As sodium reabsorption increases, oxygen consumption increases. This should make sense b/c sodium absorption is a process that requires a lot of energy–b/c of the Na+/K+ ATPase.

53
Q

Which of the following has a greater GFR?
A. Arterial O2 content: 0.2; Renal Venous O2 content: 0.18; Renal Blood Flow: 600
B. Arterial O2 content: 0.2; Renal Venous O2 content: 0.16; Renal Blood Flow: 600

A

B has the greater GFR b/c it has the greater oxygen consumption.

54
Q

Which of the following has the greater filtration fraction?
A. Arterial O2 content: 0.2; Renal Venous O2 content: 0.18; Renal Blood Flow: 600
B. Arterial O2 content: 0.2; Renal Venous O2 content: 0.16; Renal Blood Flow: 600

A

B. B/c
Filtration Fraction = GFR/ Renal Plasma Flow
They both have the same renal plasma flow. B has a greater GFR.
B wins w/ filtration fraction!! Yay!

55
Q

Will this result in decreased oxygen consumption?

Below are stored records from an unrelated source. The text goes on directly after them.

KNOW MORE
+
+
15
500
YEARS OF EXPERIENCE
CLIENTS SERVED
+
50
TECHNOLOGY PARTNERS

Blockage of tubular sodium/potassium pump.

A

Yes.

56
Q

Will this result in decreased oxygen consumption?

Contraction of the efferent arteriole.

A

No. B/c this increases GFR.

57
Q

Will this result in decreased oxygen consumption?

Severe hemorrhage.

A

Yes

58
Q

Will this result in decreased oxygen consumption?

Contraction of the afferent arteriole.

A

Yes. b/c decreases GFR.

59
Q

Will this result in decreased oxygen consumption?

Tubular necrosis.

A

Yes.

60
Q

What does ouabain do?

A

It blocks the sodium potassium pump.